Kuwait Airways et Jazeera Airways ont repris partiellement leurs vols depuis l'aéroport international de Koweït (KWI) le 26 avril 2026, mettant fin à 55 jours de fermeture de l'espace aérien national provoquée par des frappes iraniennes début mars. La réouverture fait suite à un cessez-le-feu prolongé entre les États-Unis et l'Iran annoncé le 21 avril.

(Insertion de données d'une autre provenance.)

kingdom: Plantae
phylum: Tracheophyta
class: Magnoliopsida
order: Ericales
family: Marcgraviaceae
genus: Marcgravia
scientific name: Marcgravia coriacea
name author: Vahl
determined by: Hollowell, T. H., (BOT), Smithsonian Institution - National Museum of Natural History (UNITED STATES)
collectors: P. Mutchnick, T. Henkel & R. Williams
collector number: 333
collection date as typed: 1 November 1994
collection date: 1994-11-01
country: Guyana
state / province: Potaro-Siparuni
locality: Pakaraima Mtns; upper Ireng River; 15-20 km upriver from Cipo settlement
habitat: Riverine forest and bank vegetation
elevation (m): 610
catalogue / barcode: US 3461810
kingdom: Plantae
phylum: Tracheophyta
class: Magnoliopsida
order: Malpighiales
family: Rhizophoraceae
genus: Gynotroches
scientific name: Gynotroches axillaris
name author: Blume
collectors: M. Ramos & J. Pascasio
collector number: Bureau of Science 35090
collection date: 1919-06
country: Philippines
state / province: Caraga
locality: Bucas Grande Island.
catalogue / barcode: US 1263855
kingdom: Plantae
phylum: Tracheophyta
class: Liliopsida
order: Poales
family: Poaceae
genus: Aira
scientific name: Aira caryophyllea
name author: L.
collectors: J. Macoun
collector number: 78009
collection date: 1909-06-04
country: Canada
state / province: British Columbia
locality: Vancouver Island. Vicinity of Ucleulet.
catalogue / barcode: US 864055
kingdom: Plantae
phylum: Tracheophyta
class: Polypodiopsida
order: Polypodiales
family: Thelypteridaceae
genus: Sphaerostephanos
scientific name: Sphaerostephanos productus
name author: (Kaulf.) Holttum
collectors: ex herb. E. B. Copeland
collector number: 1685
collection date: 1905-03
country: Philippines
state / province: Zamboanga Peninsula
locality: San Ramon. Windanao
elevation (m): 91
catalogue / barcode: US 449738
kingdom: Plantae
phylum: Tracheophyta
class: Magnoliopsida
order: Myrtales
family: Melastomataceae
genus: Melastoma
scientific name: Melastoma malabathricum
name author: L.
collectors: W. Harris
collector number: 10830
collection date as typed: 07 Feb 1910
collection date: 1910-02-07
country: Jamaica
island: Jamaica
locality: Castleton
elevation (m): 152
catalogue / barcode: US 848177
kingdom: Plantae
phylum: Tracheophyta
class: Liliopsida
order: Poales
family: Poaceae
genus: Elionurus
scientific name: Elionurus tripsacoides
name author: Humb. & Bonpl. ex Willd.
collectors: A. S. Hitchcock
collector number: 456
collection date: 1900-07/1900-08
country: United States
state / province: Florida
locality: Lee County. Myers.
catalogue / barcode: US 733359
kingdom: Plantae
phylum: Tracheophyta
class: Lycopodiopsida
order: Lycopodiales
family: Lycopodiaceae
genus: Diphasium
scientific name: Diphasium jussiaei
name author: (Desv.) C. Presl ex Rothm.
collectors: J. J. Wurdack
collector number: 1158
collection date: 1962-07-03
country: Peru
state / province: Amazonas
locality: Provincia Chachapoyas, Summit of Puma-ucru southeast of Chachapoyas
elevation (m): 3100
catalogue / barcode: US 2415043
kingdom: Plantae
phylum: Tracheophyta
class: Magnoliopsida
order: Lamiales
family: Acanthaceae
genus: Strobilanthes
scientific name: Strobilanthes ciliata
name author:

Cependant, la reprise est progressive, limitée à deux terminaux et à des horaires restreints (9h00–16h00 heure locale), car l'infrastructure de KWI reste lourdement endommagée par des attaques de drones et de missiles.
Kuwait Airways opère depuis le Terminal 4 avec 35 vols la première semaine vers 17 destinations, dont Londres, Istanbul, Mumbai, Le Caire, Manille, Riyad, Djeddah, Guangzhou, Colombo et Dhaka. La compagnie privilégie les marchés essentiels pour les Koweïtiens et les expatriés, avec des rotations quotidiennes vers Le Caire, quatre vols hebdomadaires vers Djeddah et Dhaka, et trois vols hebdomadaires vers Londres, Riyad, Mumbai et Manille. Jazeera Airways a repris ses vols depuis le Terminal 5 vers 10 destinations : Amman, Beyrouth, Mumbai, Le Caire, Kochi, Damas, Delhi, Istanbul, Riyad et Djeddah. Pendant la fermeture, Jazeera a mis en œuvre le plan d'urgence "Project Barakah" depuis des bases saoudiennes à Al-Qaisumah et Dammam, réalisant plus de 1 200 vols, transportant 130 000 passagers et acheminant des centaines de tonnes de fret.
Malgré la réouverture, KWI fonctionne bien en dessous de sa capacité. Le Terminal 1 reste fermé pour réparations après des dommages structurels causés par des drones, et le système radar ainsi que les installations de stockage de carburant sont partiellement inopérants. Le nouveau Terminal 2 est retardé à fin 2026. Aucune compagnie étrangère n'a encore annoncé son retour, attendant une stabilisation sécuritaire complète et la restauration des infrastructures. L'approche graduée permet aux autorités de garantir le bon fonctionnement des aides à la navigation, des systèmes d'avitaillement et des procédures de gestion des risques, face à la menace persistante des drones et missiles dans la région.
Pour les étudiants ATPL et ATC, cet événement souligne l'importance cruciale de la planification d'urgence, de la gestion de l'espace aérien en période de conflit et des défis opérationnels liés à la reprise des vols après des perturbations prolongées. Comprendre comment les compagnies s'adaptent à des fermetures soudaines—comme le Project Barakah de Jazeera—offre des enseignements concrets sur la gestion de crise et la résilience nécessaires dans l'aviation moderne.